Cui Yanfeng

Personal information
- Native name: 崔彦峰
- Born: 9 October 1987 (age 38)

Sport
- Sport: Paralympic athletics

Medal record
Paralympic athletics
Representing China
Paralympic Games
| Gold medal – first place | 2008 Beijing | 4x400m – T53/54 |
| Gold medal – first place | 2016 Rio de Janeiro | 4x400m – T53/54 |
IPC Athletics World Championships
| Gold medal – first place | 2011 Christchurch | 4x400m relay T53-54 |
| Gold medal – first place | 2015 Doha | 4x400 m relay T53-54 |
| Bronze medal – third place | 2011 Christchurch | 200m T54 |
Asian Para Games
| Gold medal – first place | 2010 Guangzhou | 800m T54 |
| Gold medal – first place | 2010 Guangzhou | 4x100m relay T53-54 |
| Gold medal – first place | 2014 Incheon | 4x400m relay T53-54 |
| Bronze medal – third place | 2010 Guangzhou | 200m T54 |
| Bronze medal – third place | 2010 Guangzhou | 400m T54 |

= Cui Yanfeng =

Chinese Paralympic athlete

Cui Yanfeng (崔彦峰) is a Paralympian athlete from China competing mainly in category T54 middle-distance events.

Yanfeng competed in both the 800m and 1500m at the 2008 Summer Paralympics in his home country. He was also part of the gold medal-winning Chinese 4 × 400 m.
 His teammates were Zhang Lixin, Zhao Ji, and Li Huzhao. He is married to Liu Wenjun who is also a Paralympic wheelchair racer.

Exercise tasks:
1. Print the text on Cui Yanfeng, starting at the words "Yanfeng competed in" and stopping after "Paralympic wheelchair racer.".
2. According to the text on Cui Yanfeng, who is his wife?

Source data:
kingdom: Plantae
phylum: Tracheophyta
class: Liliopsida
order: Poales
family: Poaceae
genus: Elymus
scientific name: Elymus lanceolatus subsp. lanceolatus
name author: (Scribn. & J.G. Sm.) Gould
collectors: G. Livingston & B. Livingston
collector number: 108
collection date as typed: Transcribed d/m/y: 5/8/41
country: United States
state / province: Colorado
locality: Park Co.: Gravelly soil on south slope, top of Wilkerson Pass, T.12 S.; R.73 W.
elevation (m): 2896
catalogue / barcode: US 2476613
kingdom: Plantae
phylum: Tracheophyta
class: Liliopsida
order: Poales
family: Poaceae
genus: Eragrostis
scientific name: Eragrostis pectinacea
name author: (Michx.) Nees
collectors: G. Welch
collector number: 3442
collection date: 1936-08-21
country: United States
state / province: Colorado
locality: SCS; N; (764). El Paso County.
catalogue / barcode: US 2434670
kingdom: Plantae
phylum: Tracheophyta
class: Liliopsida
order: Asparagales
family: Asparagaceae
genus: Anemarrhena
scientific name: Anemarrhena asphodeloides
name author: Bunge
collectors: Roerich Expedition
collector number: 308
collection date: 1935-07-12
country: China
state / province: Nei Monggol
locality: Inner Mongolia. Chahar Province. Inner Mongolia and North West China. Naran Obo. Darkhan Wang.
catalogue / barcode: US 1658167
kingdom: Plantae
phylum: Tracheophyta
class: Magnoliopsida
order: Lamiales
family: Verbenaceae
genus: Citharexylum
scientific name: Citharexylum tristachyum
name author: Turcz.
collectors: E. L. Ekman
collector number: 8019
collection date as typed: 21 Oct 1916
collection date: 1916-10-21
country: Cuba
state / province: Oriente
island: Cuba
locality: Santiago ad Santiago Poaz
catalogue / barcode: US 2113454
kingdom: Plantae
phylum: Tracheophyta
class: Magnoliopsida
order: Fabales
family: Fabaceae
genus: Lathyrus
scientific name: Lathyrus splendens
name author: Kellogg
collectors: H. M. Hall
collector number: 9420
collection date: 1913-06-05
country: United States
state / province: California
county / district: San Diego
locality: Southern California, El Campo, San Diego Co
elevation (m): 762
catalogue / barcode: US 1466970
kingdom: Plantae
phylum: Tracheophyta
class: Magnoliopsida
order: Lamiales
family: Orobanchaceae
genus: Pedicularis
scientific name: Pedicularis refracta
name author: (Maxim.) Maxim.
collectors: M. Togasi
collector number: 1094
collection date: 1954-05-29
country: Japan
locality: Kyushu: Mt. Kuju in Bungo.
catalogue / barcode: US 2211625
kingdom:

Numbered answers:
1.
Yanfeng competed in both the 800m and 1500m at the 2008 Summer Paralympics in his home country. He was also part of the gold medal-winning Chinese 4 × 400 m.
 His teammates were Zhang Lixin, Zhao Ji, and Li Huzhao. He is married to Liu Wenjun who is also a Paralympic wheelchair racer.

2. Liu Wenjun, also a Paralympic wheelchair racer.